Conditions in the field are rough, he said. He once slept alongside soldiers on the bare earth in pouring rain with no cover. The officers may not want the photographers there, but the soldiers do. They want the world to see the conditions in which they’re forced to fight, Goto said.

As for the ever-lurking land mines, Goto said, “I just try not to think about it.”

Yokota has a more practical approach: he follows in the footsteps of soldiers in front of him.

All count themselves lucky not to have stepped on a mine. O’Smach is in Oddar Meanchey, the most heavily mined province in one of the most heavily mined countries in the world.

Rockoff said the Japanese photographers have an advantage over Westerners with their Asian looks. Goto, when wearing militaray fatigues, can pass as an ordinary soldier, he said.

When officers put a moratorium on photojournalists on the front-line at O’ Smach last year, Yokota put a krama, a Khmer scarf, around his head and got past the checkpoints.

But that almost backfired for Goto during the July 1997 fighting in the capital when he took pictures of looting soldiers. Twice in one day, soldiers pointed guns at him and threatened to shoot. Fortunately, Cambodian journalists nearby talked them out of it, he said.

On the same street later in the day, soldiers involved in looting shot dead a Cambodian-Canadian for taking pictures of the same scene.

That same day, Goto met Rockoff as they both took pictures of a burning tank near the Royal University of Phnom Penh. Since then, the well-known photographer with the long gray beard, has become the group’s unofficial “sempai,” the Japanese word for “master.”

At O‘Smach a few weeks later, Rockoff passed along such valuable tips as where to stand so you don’t get shot while taking pictures, and how to tell where artillery fire is coming from and where it might land.

“When I talk to him, I cannot speak right and my hands shake,” Goto said. “’He’s my ‘sempai.’ ”

Yokota said he has the same problems when encountering legends such as Rockoff and Page. “It’s hard to talk to them; they’re too famous,” he said. “When I first came to Cambodia, I wanted to be like them.” Mostly he just listens as Rockoff tells stories of his days in Vietnam and how he covered the fall of Phnom Penh.

Now that the elections are over, the Khmer Rouge is nearly finished and Cambodia is falling out of the international spotlight, the group is wrapping up their Cambodian adventure and looking for the next hotspot.

The only exception is Yamashita, who has landed a job with Kyodo News Service starting next year and will have to spend three to five years as a domestic photographer before being sent overseas.

Yokota said, “The Khmer Rouge is finished, so my interest is finished too.”

#### Work request A
Return the part of the Cambodia photographers article between "Rockoff said the" and "the same scene.", inclusive, word for word.
#### Work request B
Rewrite the lines of the records between the lines holding "Report which way" and "Answer: 0° — they already face it", inclusive, as a JSON list of strings with one string per line. Skip blank lines, and include only those lines.

#### Available data
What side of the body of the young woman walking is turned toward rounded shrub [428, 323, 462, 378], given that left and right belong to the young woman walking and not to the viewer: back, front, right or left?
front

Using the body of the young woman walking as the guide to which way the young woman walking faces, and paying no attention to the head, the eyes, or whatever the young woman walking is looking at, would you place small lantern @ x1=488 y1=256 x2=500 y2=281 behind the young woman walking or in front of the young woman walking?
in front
* * *
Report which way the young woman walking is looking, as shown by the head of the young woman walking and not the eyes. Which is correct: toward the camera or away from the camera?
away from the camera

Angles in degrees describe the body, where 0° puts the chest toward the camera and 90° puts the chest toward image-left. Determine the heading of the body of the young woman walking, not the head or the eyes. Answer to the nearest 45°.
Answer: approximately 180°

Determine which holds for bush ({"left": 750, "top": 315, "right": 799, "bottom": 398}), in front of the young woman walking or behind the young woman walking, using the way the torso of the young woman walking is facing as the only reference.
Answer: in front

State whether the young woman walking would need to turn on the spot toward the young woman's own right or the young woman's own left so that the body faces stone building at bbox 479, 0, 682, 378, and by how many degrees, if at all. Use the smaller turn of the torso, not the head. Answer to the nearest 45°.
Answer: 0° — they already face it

#### Expected output A
Rockoff said the Japanese photographers have an advantage over Westerners with their Asian looks. Goto, when wearing militaray fatigues, can pass as an ordinary soldier, he said.

When officers put a moratorium on photojournalists on the front-line at O’ Smach last year, Yokota put a krama, a Khmer scarf, around his head and got past the checkpoints.

But that almost backfired for Goto during the July 1997 fighting in the capital when he took pictures of looting soldiers. Twice in one day, soldiers pointed guns at him and threatened to shoot. Fortunately, Cambodian journalists nearby talked them out of it, he said.

On the same street later in the day, soldiers involved in looting shot dead a Cambodian-Canadian for taking pictures of the same scene.

#### Expected output B
[
  "Report which way the young woman walking is looking, as shown by the head of the young woman walking and not the eyes. Which is correct: toward the camera or away from the camera?",
  "away from the camera",
  "Angles in degrees describe the body, where 0° puts the chest toward the camera and 90° puts the chest toward image-left. Determine the heading of the body of the young woman walking, not the head or the eyes. Answer to the nearest 45°.",
  "Answer: approximately 180°",
  "Determine which holds for bush ({\"left\": 750, \"top\": 315, \"right\": 799, \"bottom\": 398}), in front of the young woman walking or behind the young woman walking, using the way the torso of the young woman walking is facing as the only reference.",
  "Answer: in front",
  "State whether the young woman walking would need to turn on the spot toward the young woman's own right or the young woman's own left so that the body faces stone building at bbox 479, 0, 682, 378, and by how many degrees, if at all. Use the smaller turn of the torso, not the head. Answer to the nearest 45°.",
  "Answer: 0° — they already face it"
]